*** Opening of Stored data ***

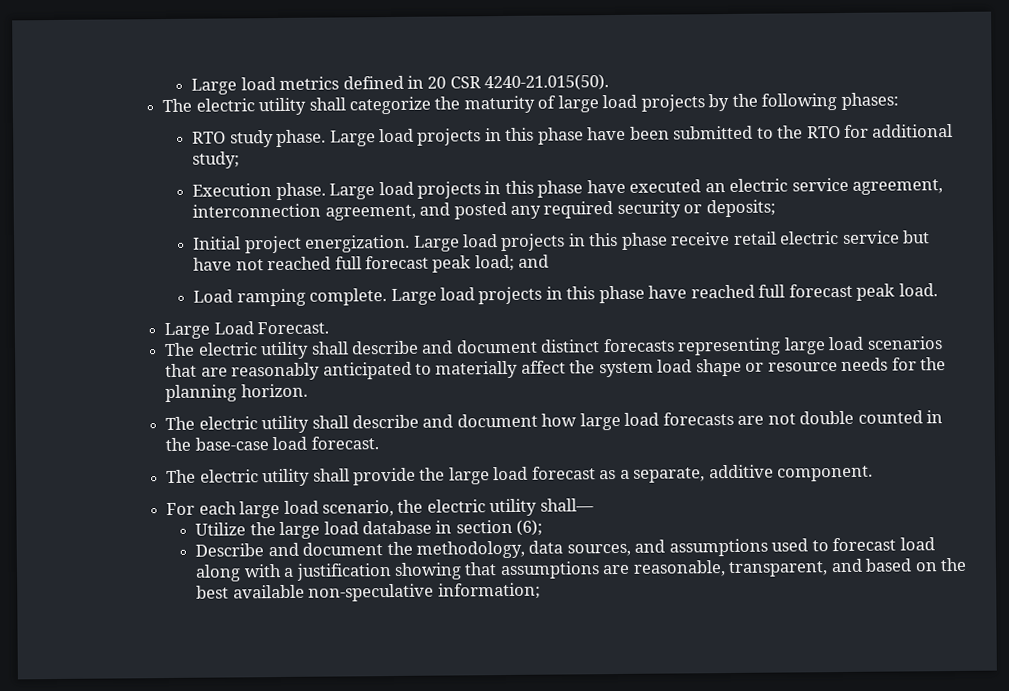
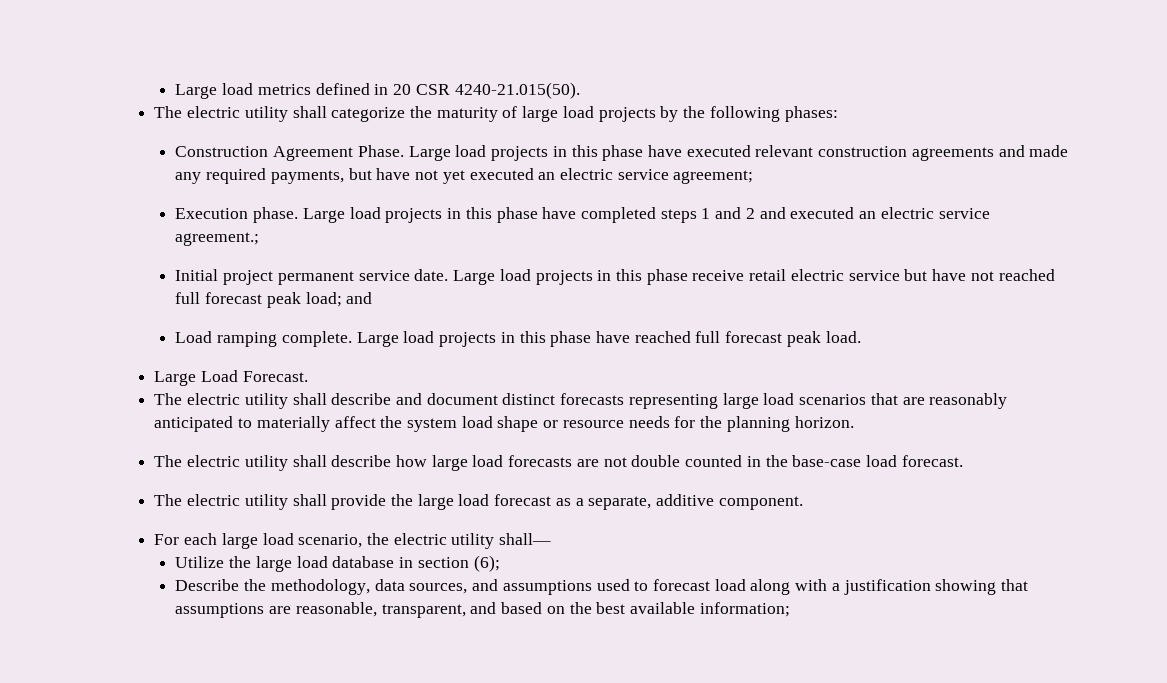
[192,123,954,148] [192,151,241,169] RTO study phase. Large load projects in this phase have been submitted to the RTO for additional study; -> [175,145,1069,161] [175,168,754,184] Construction Agreement Phase. Large load projects in this phase have executed relevant construction agreements and made any required payments, but have not yet executed an electric service agreement;
[629,177,944,195] [192,199,776,221] executed an electric service agreement, interconnection agreement, and posted any required security or deposits; -> [580,207,990,223] [175,232,260,246] completed steps 1 and 2 and executed an electric service agreement.;
[305,234,411,253] energization. -> [277,269,449,285] permanent service date.
[422,413,538,428] and document -> (392, 461) none
[267,542,384,557] and document -> (240, 585) none
[308,583,435,602] non-speculative -> (695, 608) none

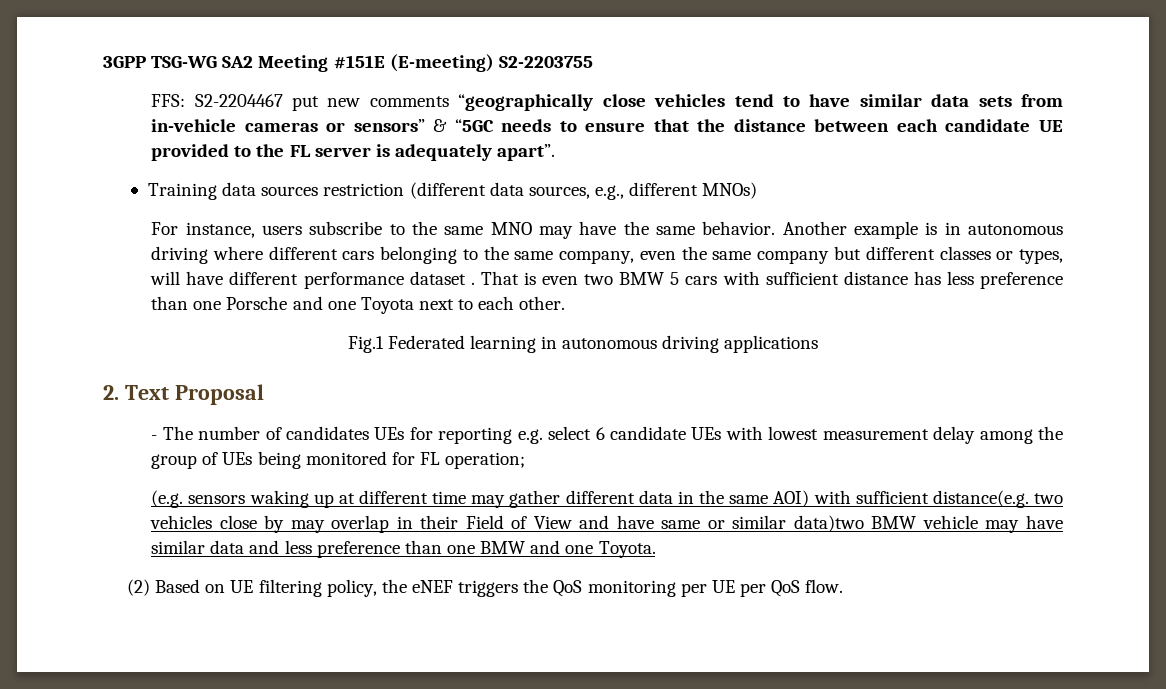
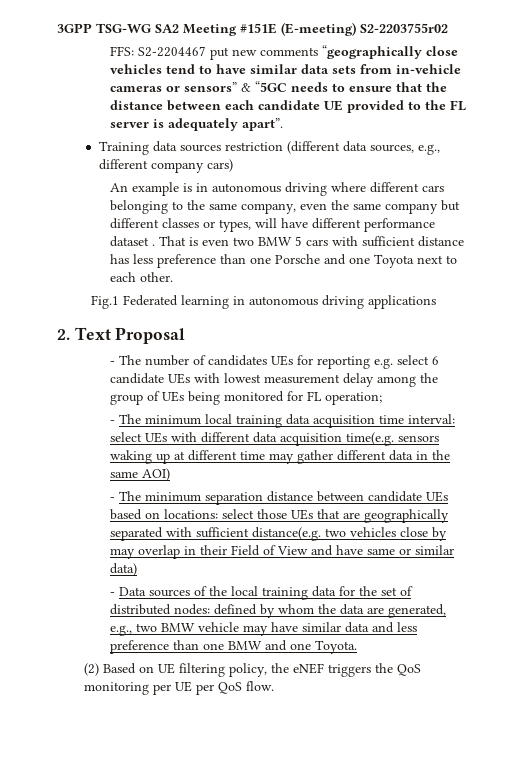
[498,56,593,68] S2-2203755 -> [360,23,448,33] S2-2203755r02
[702,182,758,199] [151,221,847,239] MNOs) // For instance, users subscribe to the same MNO may have the same behavior. Another -> [150,159,233,173] [110,183,129,192] company cars) // An
[151,490,184,508] (e.g. -> [110,414,456,428] [110,432,395,446] - The minimum local training data acquisition time interval: select UEs with different data acquisition time(e.g.
(810, 498) none -> [110,491,449,505] [110,509,450,523] [110,527,164,541] // - The minimum separation distance between candidate UEs based on locations: select those UEs that are geographically separated
[793,515,864,532] data)two -> [110,563,138,576] [110,586,414,600] [110,604,447,618] [110,623,158,636] data) // - Data sources of the local training data for the set of distributed nodes: defined by whom the data are generated, e.g., two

*** Close of Stored data ***

● **Work order**: Write out an exact copy of the lines beginning at the line that contains "[305,234,411,253] energization. ->" and ending at the last line of the listing. Exclude pictures.

● **Answer for the task**:
[305,234,411,253] energization. -> [277,269,449,285] permanent service date.
[422,413,538,428] and document -> (392, 461) none
[267,542,384,557] and document -> (240, 585) none
[308,583,435,602] non-speculative -> (695, 608) none

[498,56,593,68] S2-2203755 -> [360,23,448,33] S2-2203755r02
[702,182,758,199] [151,221,847,239] MNOs) // For instance, users subscribe to the same MNO may have the same behavior. Another -> [150,159,233,173] [110,183,129,192] company cars) // An
[151,490,184,508] (e.g. -> [110,414,456,428] [110,432,395,446] - The minimum local training data acquisition time interval: select UEs with different data acquisition time(e.g.
(810, 498) none -> [110,491,449,505] [110,509,450,523] [110,527,164,541] // - The minimum separation distance between candidate UEs based on locations: select those UEs that are geographically separated
[793,515,864,532] data)two -> [110,563,138,576] [110,586,414,600] [110,604,447,618] [110,623,158,636] data) // - Data sources of the local training data for the set of distributed nodes: defined by whom the data are generated, e.g., two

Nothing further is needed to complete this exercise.